O estudo, publicado no Journal of Applied Microbiology (Revista de Microbiologia aplicada, em tradução livre), conseguiu isolar, no queijo artesanal do Pico, bactérias do ácido láctico capazes de baixar o colesterol e a histamina, uma substância que pode causar intoxicações alimentares, e que podem ser usadas como probióticos.
Célia Silva, uma das cientistas responsáveis por esta investigação, explicou à Lusa que “os queijos produzidos com leites não pasteurizados, leite cru, podem possuir propriedades benéficas para a saúde” e que “o trabalho que foi agora publicado insere-se num projeto mais amplo, que se baseia na procura das bactérias benéficas que existem nestes queijos açorianos”, como o do Pico ou o de São Jorge.
“Há vários trabalhos anteriores que já têm mostrado que o consumo de produtos fermentados com essas bactérias pode reduzir o colesterol nas pessoas. O objetivo era esse mesmo: isolar bactérias que tivessem esse efeito benéfico e que pudessem, no futuro, ser utilizadas como probióticos na redução do colesterol”, concretizou.
Com este estudo, pretendem mostrar que é possível “usar essas bactérias, que são bactérias seguras, que sempre foram utilizadas na alimentação humana, em alimentos probióticos, ou seja, que contenham microrganismos vivos que podem colonizar o intestino”.
Os testes demonstraram que “estas bactérias têm uma grande afinidade com células intestinais”, adiantou Célia Silva.
Por isso, podem ser utilizadas no “mercado probiótico, que se estima que alcance 57,4 mil milhões de dólares em 2022”, como evidencia o artigo.
“Também estudámos a redução da histamina, que é um composto produzido pelo nosso sistema imunitário, mas também pode estar presente nos alimentos, e pode induzir a intoxicações alimentares. A vantagem de ter essas bactérias no nosso intestino é que elas reduzam, metabolizem, a histamina e, portanto, reduzam, também, essas intoxicações alimentares”, explicou.
Neste tipo de queijos artesanais, “como não é possível controlar que tipo de bactérias estão presentes, não se sabe, à partida, se terão essas bactérias benéficas ou não”, mas, “em princípio, existem vários ‘lactobacillus’ que têm a capacidade de reduzir o colesterol”, referiu a cientista, que quer quebrar o ‘mito’ de que o queijo tem efeitos negativos no colesterol.
“É possível, e já tem sido demonstrado, que o consumo deste tipo de queijos pode reduzir o colesterol. Não uma grande redução, mas contribui para a redução do colesterol, nomeadamente a LDL [sigla em inglês para lipoproteína de baixa densidade], designado como ‘mau colesterol’”, adiantou.

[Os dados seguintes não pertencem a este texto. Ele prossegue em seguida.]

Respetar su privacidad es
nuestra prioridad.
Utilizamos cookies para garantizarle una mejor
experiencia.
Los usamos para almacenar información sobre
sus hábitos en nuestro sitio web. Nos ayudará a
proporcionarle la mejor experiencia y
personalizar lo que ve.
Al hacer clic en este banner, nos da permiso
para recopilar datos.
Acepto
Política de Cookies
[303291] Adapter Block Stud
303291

Quanto aos benefícios destes queijos, como o de São Jorge e do Pico, a professora ressalva que “o queijo produzido com leite não pasteurizado tem sempre os seus riscos, um deles, o mais conhecido, é a presença de ‘Listeria’ [bactéria responsável pela listeriose]”.
“No caso do queijo do Pico, que tem um tempo de cura muito curto, não está garantido, à partida, que não possa conter ‘Listeria’, embora todas as nossas análises têm apontado que não tem aparecido ‘Listeria’ nos queijos, com a melhoria das condições de higiene”, mencionou.
Ainda assim, Célia Silva considera que, “para as pessoas comuns, este queijo pode trazer mais benefícios do que problemas”, alertando, no entanto, que “pessoas mais sensíveis, que tenham o sistema imunitário comprometido, ou grávidas, não devem consumir este tipo de queijo”.
A cientista adiantou, ainda, que tem outros trabalhos “prestes a ser publicados” em que se estudou o uso destas “bactérias na produção de manteiga com baixo teor de colesterol”.
Estes resultados permitem a utilização destes micro-organismos “a nível tecnológico para reduzir o teor de colesterol de certos alimentos”, o que “pode ter um efeito benéfico na indústria alimentar e na indústria dos laticínios dos Açores”, concluiu a professora.
O estudo publicado, em junho, no Journal of Applied Microbiology foi realizado por Marina Domingos-Lopes e Célia Silva, do Instituto de Investigação e Tecnologias Agrárias e do Ambiente dos Açores (IITAA), da Universidade dos Açores, por Catherine Stanton, do Teagasc Moorepark Food Research Centre, em Cork, e Reynolds Ross, do APC Microbiome Institue da University College Cork.